As Federal agencies across the government are looking to scale up the use of artificial intelligence, former Federal officials are emphasizing the importance of data and having the right processes and governance in place to help facilitate that scaling.
In a March 23 panel at NVIDIA’s GTC Conference moderated by former Federal CIO Suzette Kent, former officials charged with leading the AI change at the Department of Defense’s (DoD) Joint AI Center (JAIC), the Central Intelligence Agency (CIA), and the United States Postal Service (USPS) shared the lessons they learned scaling AI practices at their respective agencies.
In addition to keys such as needing a champion in leadership to help “hack the bureaucracy” – as former and first-ever JAIC Director retired Lt. Gen. Jack Shanahan put it – officials repeatedly came back to the importance of having the right data, data governance structures, and processes in place to properly move projects from the pilot phase through implementation.
Shanahan was one of the team members charged with starting DoD’s Project MAVEN, which brought AI and machine learning from the theoretical to the battlefield. His work on the project was one of the reasons he was chosen to be the JAIC’s first director, where he served until his retirement in 2020.
“I go back to the very early days of our MAVEN journey. We didn’t know what the stack was. We didn’t know enough about it to say here’s what the AI stack should look like,” Shanahan said. “But I’ll tell you after every step of the journey, after two years, we’d learned what you needed to bring AI pipeline together all the way from that initial data collection … all the way to fielding a model, and then sustaining that model, which a lot of people tend to forget.”
In order to do that, Shanahan said the JAIC had to build a data management pipeline, a platform, and a data protection strategy in order to have the processes in place to properly scale AI across the JAIC.
“We knew what the platform needed to look like, what the infrastructure-as-a-service needs to look like, what the platform-as-a-service needed to look like, what the data, what the tools, what the libraries all needed to look like,” he said. “We could start building that to bring it to scale in the JAIC, and it was a journey of discovery.”

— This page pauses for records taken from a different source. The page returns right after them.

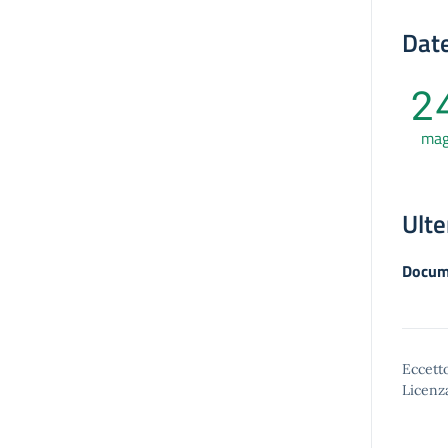
Date
2
ma
Ulte
Docum
Eccetto
Licenz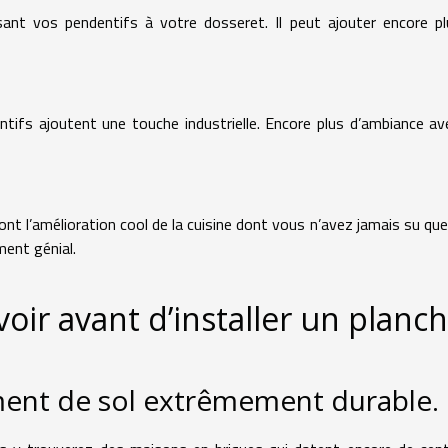
ant vos pendentifs à votre dosseret. Il peut ajouter encore p
ntifs ajoutent une touche industrielle. Encore plus d’ambiance av
nt l’amélioration cool de la cuisine dont vous n’avez jamais su qu
ment génial.
oir avant d’installer un planc
ment de sol extrêmement durable.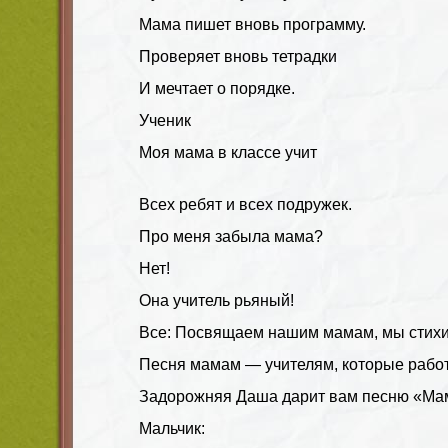
Мама пишет вновь программу.
Проверяет вновь тетрадки
И мечтает о порядке.
Ученик
Моя мама в классе учит
Всех ребят и всех подружек.
Про меня забыла мама?
Нет!
Она учитель рьяный!
Все: Посвящаем нашим мамам, мы стихи
Песня мамам — учителям, которые рабо
Задорожняя Даша дарит вам песню «Мама
Мальчик: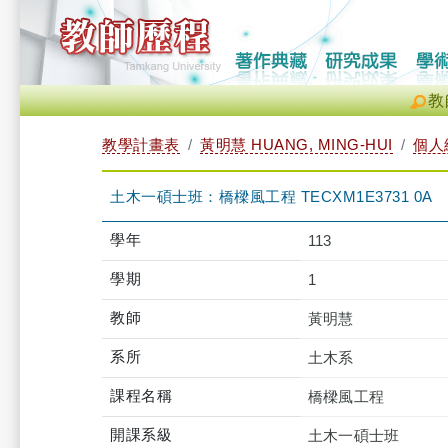
教
教學計畫表
黃明慧 HUANG, MING-HUI
個人
土木一碩士班：橋樑風工程 TECXM1E3731 0A
學年
113
學期
1
教師
黃明慧
系所
土木系
課程名稱
橋樑風工程
開課系級
土木一碩士班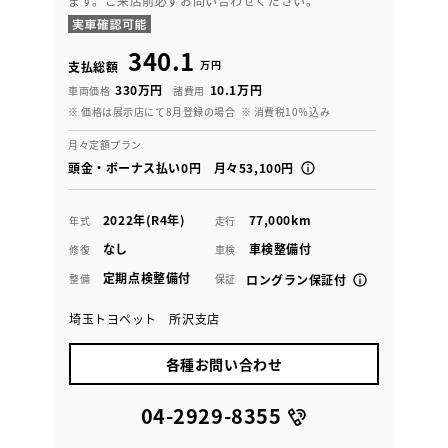
ます。ご来店前必ずお問い合わせください。
340.1
万円
支払総額
330万円
10.1万円
車両価格
諸費用
※ 価格は展示店にて8月登録の場合
※ 消費税10％込み
月々定額プラン
頭金・ボーナス払い0円 月々53,100円
2022年(R4年)
77,000km
年式
走行
なし
車検整備付
修復
車検
定期点検整備付
整備
保証
ロングラン保証付
埼玉トヨペット 所沢支店
各種お問い合わせ
04-2929-8355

Shanahan also pointed to the need for “just getting started” sometimes, which Kent backed up. Kent added, “Getting started is how you learn, and you get the capabilities, people, and technology to move forward.”

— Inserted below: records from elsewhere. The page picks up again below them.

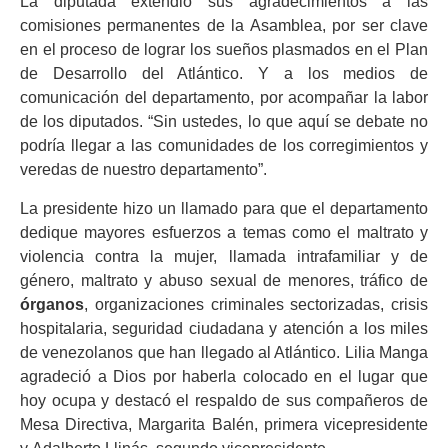
La diputada extendió sus agradecimientos a las
comisiones permanentes de la Asamblea, por ser clave
en el proceso de lograr los sueños plasmados en el Plan
de Desarrollo del Atlántico. Y a los medios de
comunicación del departamento, por acompañar la labor
de los diputados. “Sin ustedes, lo que aquí se debate no
podría llegar a las comunidades de los corregimientos y
veredas de nuestro departamento”.
La presidente hizo un llamado para que
el departamento
dedique mayores esfuerzos a temas como el maltrato y
violencia contra la mujer, llamada intrafamiliar y de
género, maltrato y abuso sexual de menores, tráfico de
órganos
, organizaciones criminales sectorizadas, crisis
hospitalaria, seguridad ciudadana y atención a los miles
de venezolanos que han llegado al Atlántico
. Lilia Manga
agradeció a Dios por haberla colocado en el lugar que
hoy ocupa y destacó el respaldo de sus compañeros de
Mesa Directiva,
Margarita Balén
, primera vicepresidente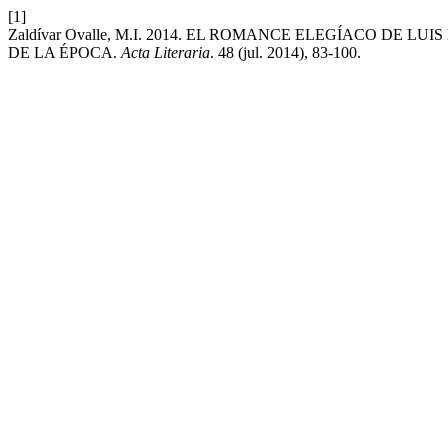
[1]
Zaldívar Ovalle, M.I. 2014. EL ROMANCE ELEGÍACO DE
DE LA ÉPOCA.
Acta Literaria
. 48 (jul. 2014), 83-100.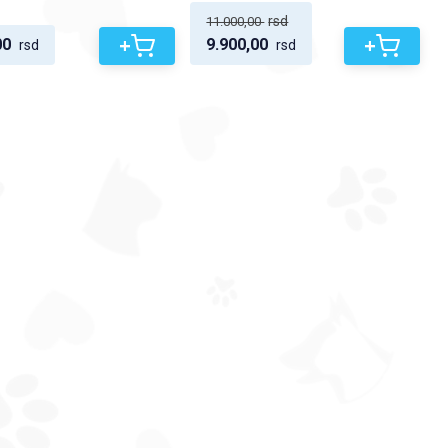
rsd
11.000,00
+
+
00
9.900,00
rsd
rsd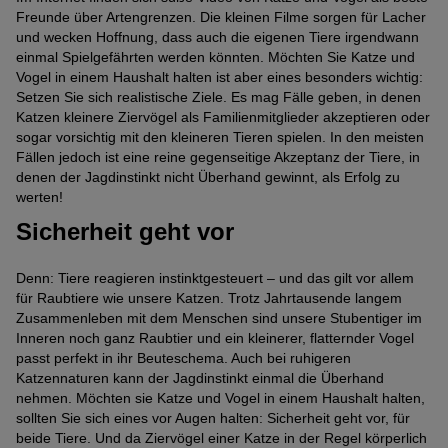
Freunde über Artengrenzen. Die kleinen Filme sorgen für Lacher
und wecken Hoffnung, dass auch die eigenen Tiere irgendwann
einmal Spielgefährten werden könnten. Möchten Sie Katze und
Vogel in einem Haushalt halten ist aber eines besonders wichtig:
Setzen Sie sich realistische Ziele. Es mag Fälle geben, in denen
Katzen kleinere Ziervögel als Familienmitglieder akzeptieren oder
sogar vorsichtig mit den kleineren Tieren spielen. In den meisten
Fällen jedoch ist eine reine gegenseitige Akzeptanz der Tiere, in
denen der Jagdinstinkt nicht Überhand gewinnt, als Erfolg zu
werten!
Sicherheit geht vor
Denn: Tiere reagieren instinktgesteuert – und das gilt vor allem
für Raubtiere wie unsere Katzen. Trotz Jahrtausende langem
Zusammenleben mit dem Menschen sind unsere Stubentiger im
Inneren noch ganz Raubtier und ein kleinerer, flatternder Vogel
passt perfekt in ihr Beuteschema. Auch bei ruhigeren
Katzennaturen kann der Jagdinstinkt einmal die Überhand
nehmen. Möchten sie Katze und Vogel in einem Haushalt halten,
sollten Sie sich eines vor Augen halten: Sicherheit geht vor, für
beide Tiere. Und da Ziervögel einer Katze in der Regel körperlich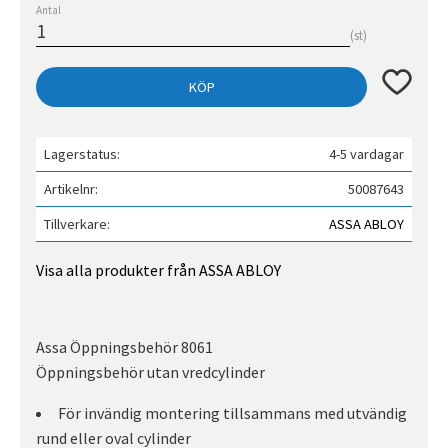
Antal
st
Lägg till 
KÖP
Lagerstatus
4-5 vardagar
Artikelnr
50087643
Tillverkare
ASSA ABLOY
Visa alla produkter från ASSA ABLOY
Assa Öppningsbehör 8061
Öppningsbehör utan vredcylinder
För invändig montering tillsammans med utvändig
rund eller oval cylinder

Former CIA Deputy Director for Science and Technology Dawn Meyerriecks also emphasized the need for proper data, as well as the need for stakeholders to have trust in the processes to be able to properly scale AI.
“We have a long history of having very stovepipe systems. They’re exquisite, but we don’t generally start a problem thinking about how we’re going to share data from those particular collectors,” Meyerriecks said.
Once they were able to get the proper data and begin feeding them to AI and machine learning algorithms to operate at scale, it was then important that the people using that data were able to trust it.
“We had to really establish with our analysts that they could trust what was coming out of our analytic models,” Meyerriecks added. “And I can’t underscore the value of that and how important that was early on. So, it wasn’t just the provenance of the data, but it was also showing them the homework.”
Kristin Seaver, who developed the AI/ML roadmap at USPS as the CIO and executive vice president from 2016-2020, said that it was key that she and leadership understood that to properly implement AI at scale and make AI solutions usable for the disparate teams that needed access to them across the agency, the processes and governance needed to be overhauled to properly fit the new use cases.
“One of the things we had to really revisit was some of our policies around data and who would have access, and how data could be used,” Seaver said. “Those had to be relooked at and in some cases updated, because when they were written, frankly, the possibility of AI in our workspace just wasn’t even palatable for people. You couldn’t even think about the use case. So that was critically important, and you’re gonna have to continue to do that.”
“AI is a is an iterative process,” Seaver added. “So, understanding that it’s going to take cycles of refinement and learning to get closer to the solution you’re looking for.”